Ethics for Atheists, Agnostics, and other Immoralists (Pt. III)

Any ethic or religion that includes a set of propositions or uses a text to ground its morality and ethics is for this reason not all-inclusive and universal in its message. To see the truth of this it suffices to examine how the labels of truth and error come to be attached to ideas, propositions, and beliefs. Every judgment that such and such is true or false has its own unique prehistory of thoughts, feelings, and experiences in the mind of the individual making the judgment. The experiences that go into the making of a judgment are unique to each individual. The nuances and subtleties of each experience contribute their unique influences to the eventual judgment of truth or falsity. It may be a necessity of communal life to imagine that the experiences of other people are largely the same as mine. A human being is born into a particular family in particular circumstances. Who would deny that if they were born into a different culture that they would believe differently about their place in the world, or that each family exercises a unique influence over its members? If further proof is needed, consider that  witnesses to an event (a mugging for example) give accounts that differ in details as well as in what is emphasized. Eventually the various accounts are synthesized into one account of the incident. That account will be the “truth” of what happened, and yet it is an account from none of the witnesses.  The mugging is analogous to the propositions and texts used to ground morality. Each individual will approach those texts and propositions with their own unique history. Does this mean that therefore people are unable to communicate with one another?Obviously not. Communal life means giving up the rough edges of one’s character.

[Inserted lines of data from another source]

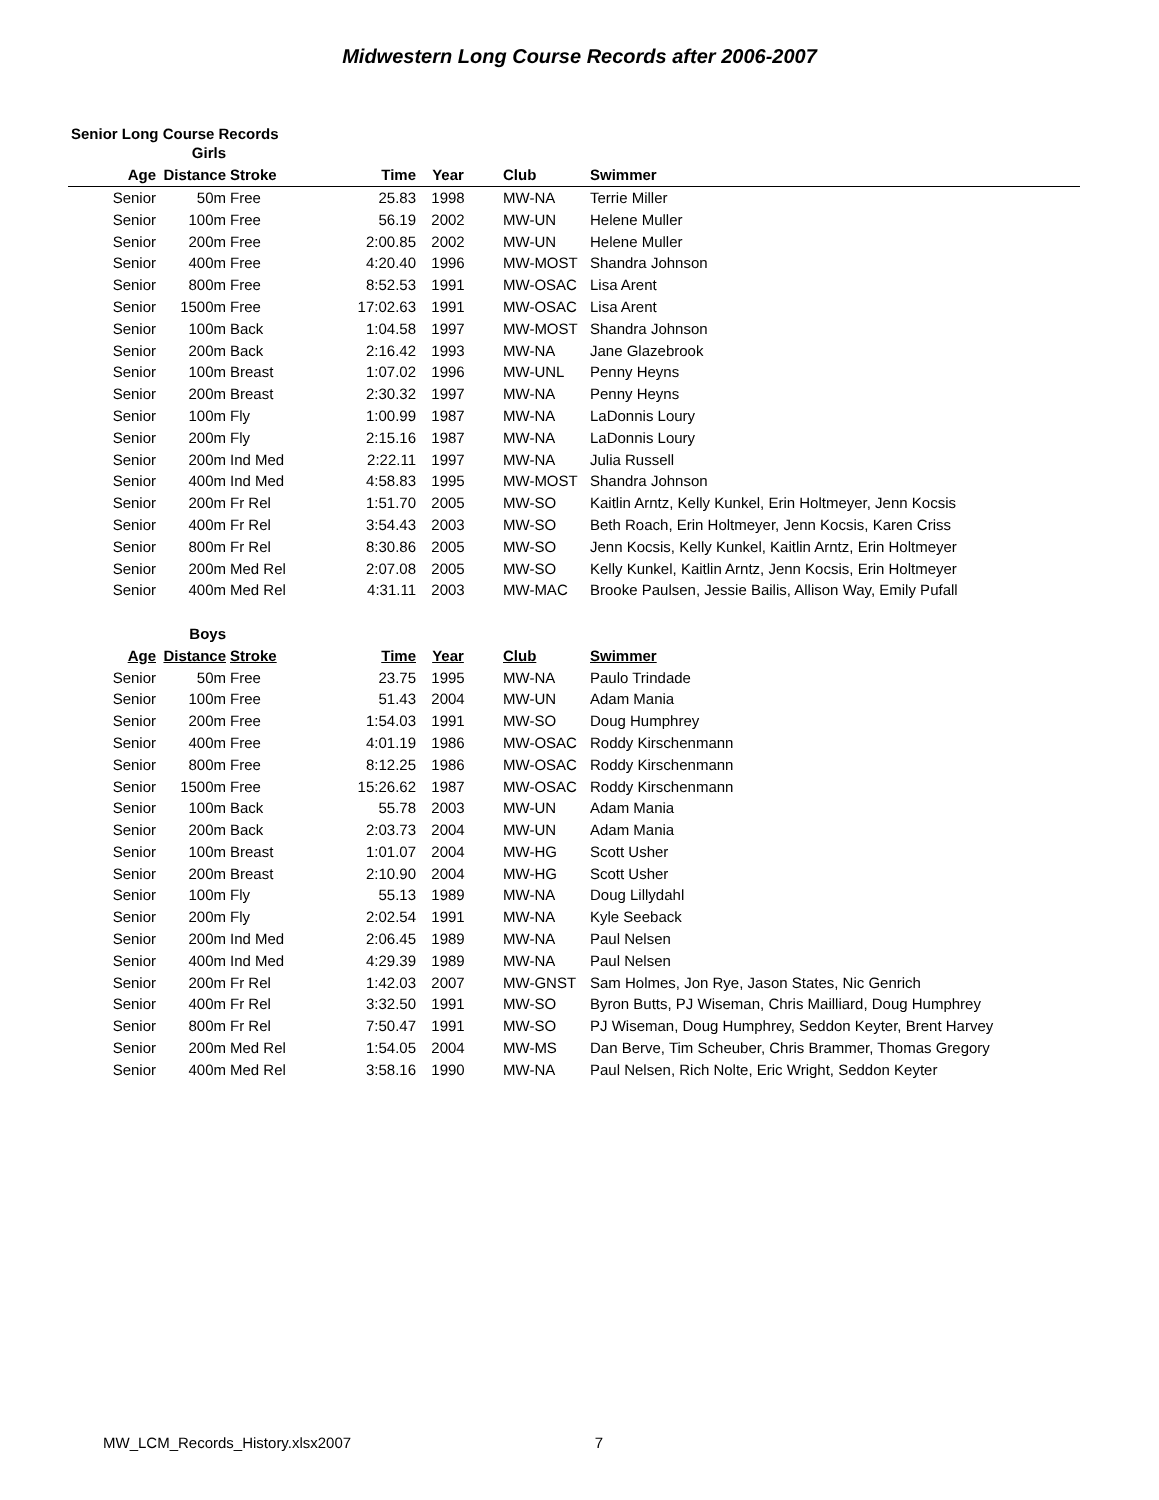Midwestern Long Course Records after 2006-2007
Senior Long Course Records
| | Girls | | | | | |
| --- | --- | --- | --- | --- | --- | --- |
| Age | Distance | Stroke | Time | Year | Club | Swimmer |
| Senior | 50m | Free | 25.83 | 1998 | MW-NA | Terrie Miller |
| Senior | 100m | Free | 56.19 | 2002 | MW-UN | Helene Muller |
| Senior | 200m | Free | 2:00.85 | 2002 | MW-UN | Helene Muller |
| Senior | 400m | Free | 4:20.40 | 1996 | MW-MOST | Shandra Johnson |
| Senior | 800m | Free | 8:52.53 | 1991 | MW-OSAC | Lisa Arent |
| Senior | 1500m | Free | 17:02.63 | 1991 | MW-OSAC | Lisa Arent |
| Senior | 100m | Back | 1:04.58 | 1997 | MW-MOST | Shandra Johnson |
| Senior | 200m | Back | 2:16.42 | 1993 | MW-NA | Jane Glazebrook |
| Senior | 100m | Breast | 1:07.02 | 1996 | MW-UNL | Penny Heyns |
| Senior | 200m | Breast | 2:30.32 | 1997 | MW-NA | Penny Heyns |
| Senior | 100m | Fly | 1:00.99 | 1987 | MW-NA | LaDonnis Loury |
| Senior | 200m | Fly | 2:15.16 | 1987 | MW-NA | LaDonnis Loury |
| Senior | 200m | Ind Med | 2:22.11 | 1997 | MW-NA | Julia Russell |
| Senior | 400m | Ind Med | 4:58.83 | 1995 | MW-MOST | Shandra Johnson |
| Senior | 200m | Fr Rel | 1:51.70 | 2005 | MW-SO | Kaitlin Arntz, Kelly Kunkel, Erin Holtmeyer, Jenn Kocsis |
| Senior | 400m | Fr Rel | 3:54.43 | 2003 | MW-SO | Beth Roach, Erin Holtmeyer, Jenn Kocsis, Karen Criss |
| Senior | 800m | Fr Rel | 8:30.86 | 2005 | MW-SO | Jenn Kocsis, Kelly Kunkel, Kaitlin Arntz, Erin Holtmeyer |
| Senior | 200m | Med Rel | 2:07.08 | 2005 | MW-SO | Kelly Kunkel, Kaitlin Arntz, Jenn Kocsis, Erin Holtmeyer |
| Senior | 400m | Med Rel | 4:31.11 | 2003 | MW-MAC | Brooke Paulsen, Jessie Bailis, Allison Way, Emily Pufall |
| | Boys | | | | | |
| Age | Distance | Stroke | Time | Year | Club | Swimmer |
| Senior | 50m | Free | 23.75 | 1995 | MW-NA | Paulo Trindade |
| Senior | 100m | Free | 51.43 | 2004 | MW-UN | Adam Mania |
| Senior | 200m | Free | 1:54.03 | 1991 | MW-SO | Doug Humphrey |
| Senior | 400m | Free | 4:01.19 | 1986 | MW-OSAC | Roddy Kirschenmann |
| Senior | 800m | Free | 8:12.25 | 1986 | MW-OSAC | Roddy Kirschenmann |
| Senior | 1500m | Free | 15:26.62 | 1987 | MW-OSAC | Roddy Kirschenmann |
| Senior | 100m | Back | 55.78 | 2003 | MW-UN | Adam Mania |
| Senior | 200m | Back | 2:03.73 | 2004 | MW-UN | Adam Mania |
| Senior | 100m | Breast | 1:01.07 | 2004 | MW-HG | Scott Usher |
| Senior | 200m | Breast | 2:10.90 | 2004 | MW-HG | Scott Usher |
| Senior | 100m | Fly | 55.13 | 1989 | MW-NA | Doug Lillydahl |
| Senior | 200m | Fly | 2:02.54 | 1991 | MW-NA | Kyle Seeback |
| Senior | 200m | Ind Med | 2:06.45 | 1989 | MW-NA | Paul Nelsen |
| Senior | 400m | Ind Med | 4:29.39 | 1989 | MW-NA | Paul Nelsen |
| Senior | 200m | Fr Rel | 1:42.03 | 2007 | MW-GNST | Sam Holmes, Jon Rye, Jason States, Nic Genrich |
| Senior | 400m | Fr Rel | 3:32.50 | 1991 | MW-SO | Byron Butts, PJ Wiseman, Chris Mailliard, Doug Humphrey |
| Senior | 800m | Fr Rel | 7:50.47 | 1991 | MW-SO | PJ Wiseman, Doug Humphrey, Seddon Keyter, Brent Harvey |
| Senior | 200m | Med Rel | 1:54.05 | 2004 | MW-MS | Dan Berve, Tim Scheuber, Chris Brammer, Thomas Gregory |
| Senior | 400m | Med Rel | 3:58.16 | 1990 | MW-NA | Paul Nelsen, Rich Nolte, Eric Wright, Seddon Keyter |
MW_LCM_Records_History.xlsx2007 7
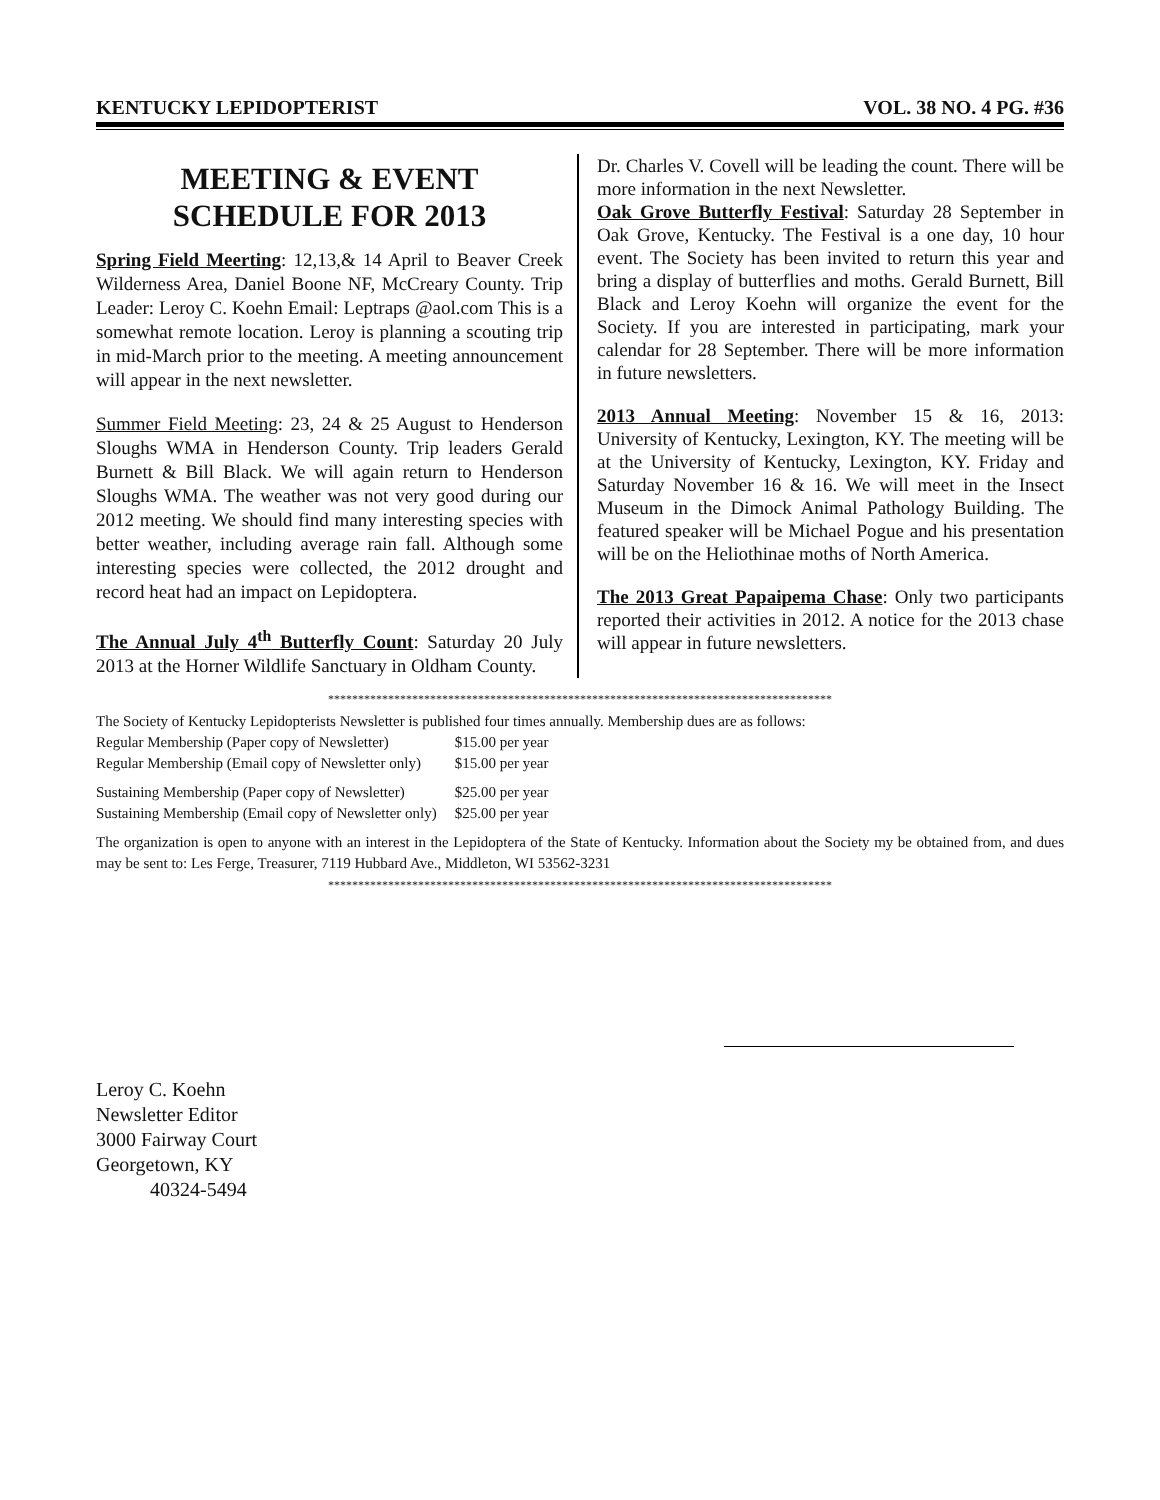KENTUCKY LEPIDOPTERIST VOL. 38 NO. 4 PG. #36
MEETING & EVENT
SCHEDULE FOR 2013
Spring Field Meerting: 12,13,& 14 April to Beaver Creek Wilderness Area, Daniel Boone NF, McCreary County. Trip Leader: Leroy C. Koehn Email: Leptraps @aol.com This is a somewhat remote location. Leroy is planning a scouting trip in mid-March prior to the meeting. A meeting announcement will appear in the next newsletter.
Summer Field Meeting: 23, 24 & 25 August to Henderson Sloughs WMA in Henderson County. Trip leaders Gerald Burnett & Bill Black. We will again return to Henderson Sloughs WMA. The weather was not very good during our 2012 meeting. We should find many interesting species with better weather, including average rain fall. Although some interesting species were collected, the 2012 drought and record heat had an impact on Lepidoptera.
The Annual July 4<sup>th</sup> Butterfly Count: Saturday 20 July 2013 at the Horner Wildlife Sanctuary in Oldham County.
Dr. Charles V. Covell will be leading the count. There will be more information in the next Newsletter.
Oak Grove Butterfly Festival: Saturday 28 September in Oak Grove, Kentucky. The Festival is a one day, 10 hour event. The Society has been invited to return this year and bring a display of butterflies and moths. Gerald Burnett, Bill Black and Leroy Koehn will organize the event for the Society. If you are interested in participating, mark your calendar for 28 September. There will be more information in future newsletters.
2013 Annual Meeting: November 15 & 16, 2013: University of Kentucky, Lexington, KY. The meeting will be at the University of Kentucky, Lexington, KY. Friday and Saturday November 16 & 16. We will meet in the Insect Museum in the Dimock Animal Pathology Building. The featured speaker will be Michael Pogue and his presentation will be on the Heliothinae moths of North America.
The 2013 Great Papaipema Chase: Only two participants reported their activities in 2012. A notice for the 2013 chase will appear in future newsletters.
************************************************************************************
The Society of Kentucky Lepidopterists Newsletter is published four times annually. Membership dues are as follows:
| Regular Membership (Paper copy of Newsletter) | $15.00 per year |
| Regular Membership (Email copy of Newsletter only) | $15.00 per year |
| Sustaining Membership (Paper copy of Newsletter) | $25.00 per year |
| Sustaining Membership (Email copy of Newsletter only) | $25.00 per year |
The organization is open to anyone with an interest in the Lepidoptera of the State of Kentucky. Information about the Society my be obtained from, and dues may be sent to: Les Ferge, Treasurer, 7119 Hubbard Ave., Middleton, WI 53562-3231
************************************************************************************
Leroy C. Koehn
Newsletter Editor
3000 Fairway Court
Georgetown, KY
40324-5494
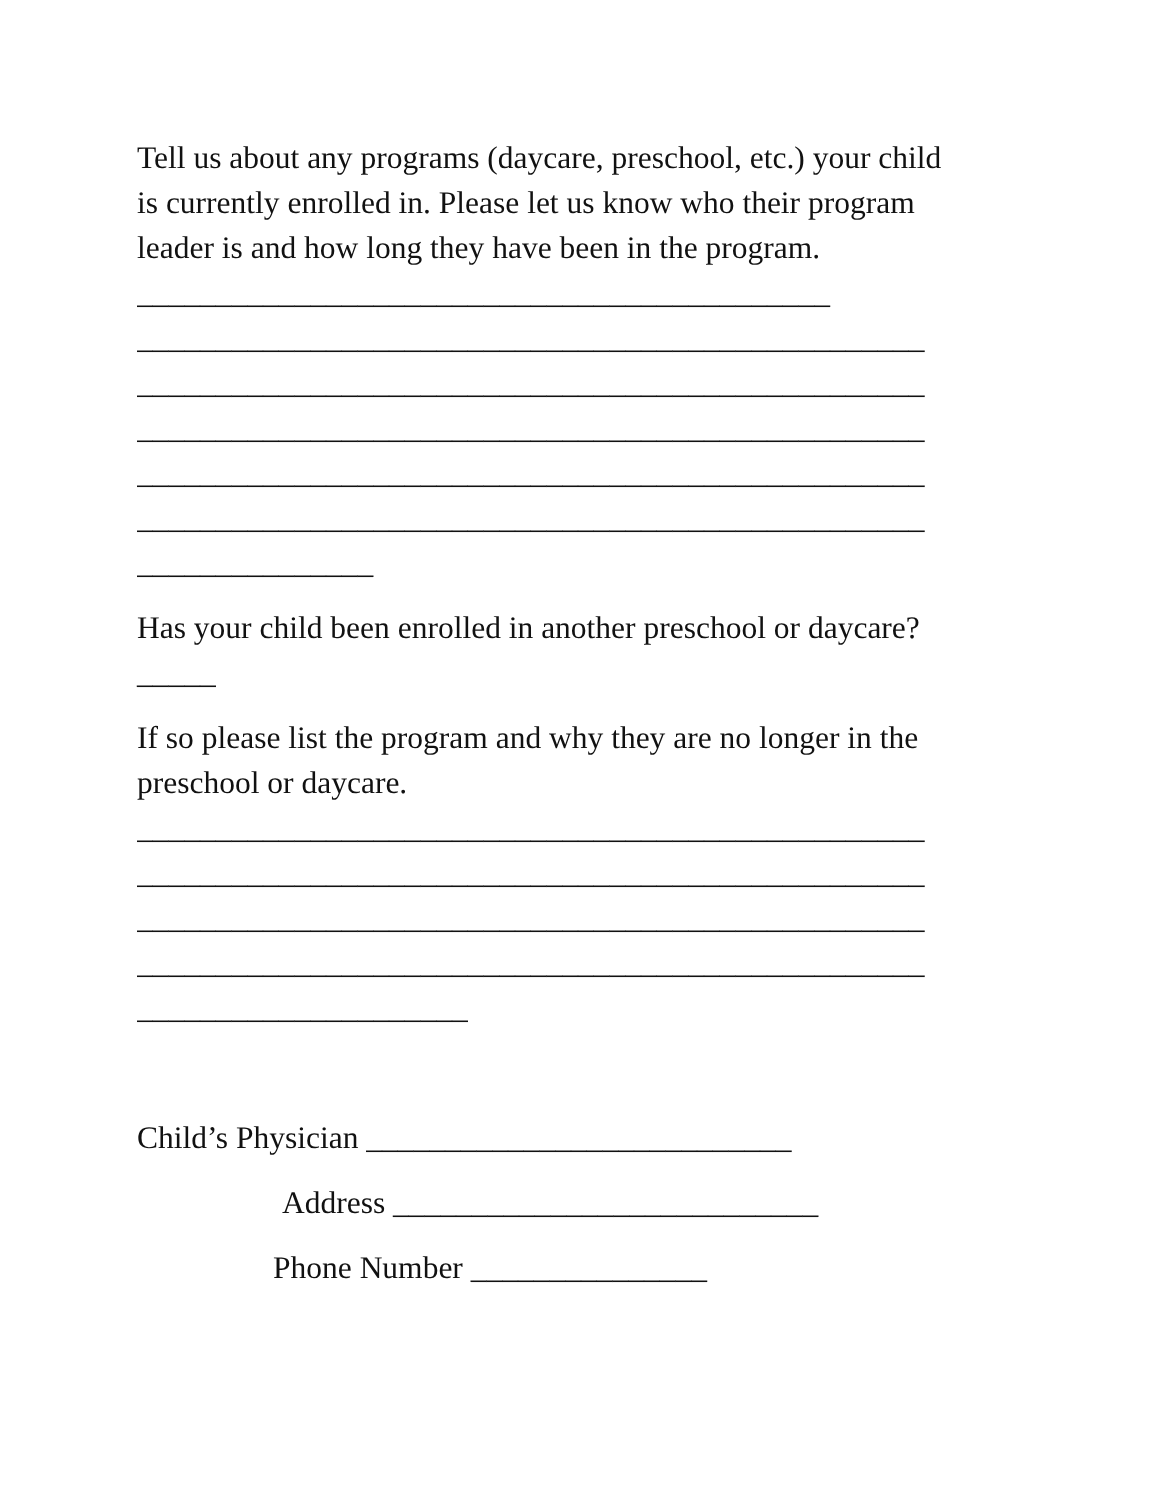Tell us about any programs (daycare, preschool, etc.) your child
is currently enrolled in. Please let us know who their program
leader is and how long they have been in the program.
____________________________________________
__________________________________________________
__________________________________________________
__________________________________________________
__________________________________________________
__________________________________________________
_______________
Has your child been enrolled in another preschool or daycare?
_____
If so please list the program and why they are no longer in the
preschool or daycare.
__________________________________________________
__________________________________________________
__________________________________________________
__________________________________________________
_____________________
Child’s Physician ___________________________
Address ___________________________
Phone Number _______________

Where does this leave ethics? A universal ethic is still possible but at the cost of meaningful content. An ethic that would apply to everyone would have to be so general and abstract that it would be not worth the effort. One dramatic possibility is to declare the death of ethics. But this would apply only to universalist ethics. Ethics can still be developed for individuals and groups of people. Instead of searching and arguing for propositions that every person must follow in order to be “good,” ethics would concern itself with the questions, “How am I to live? What am I to strive for? What are the good things in my life?”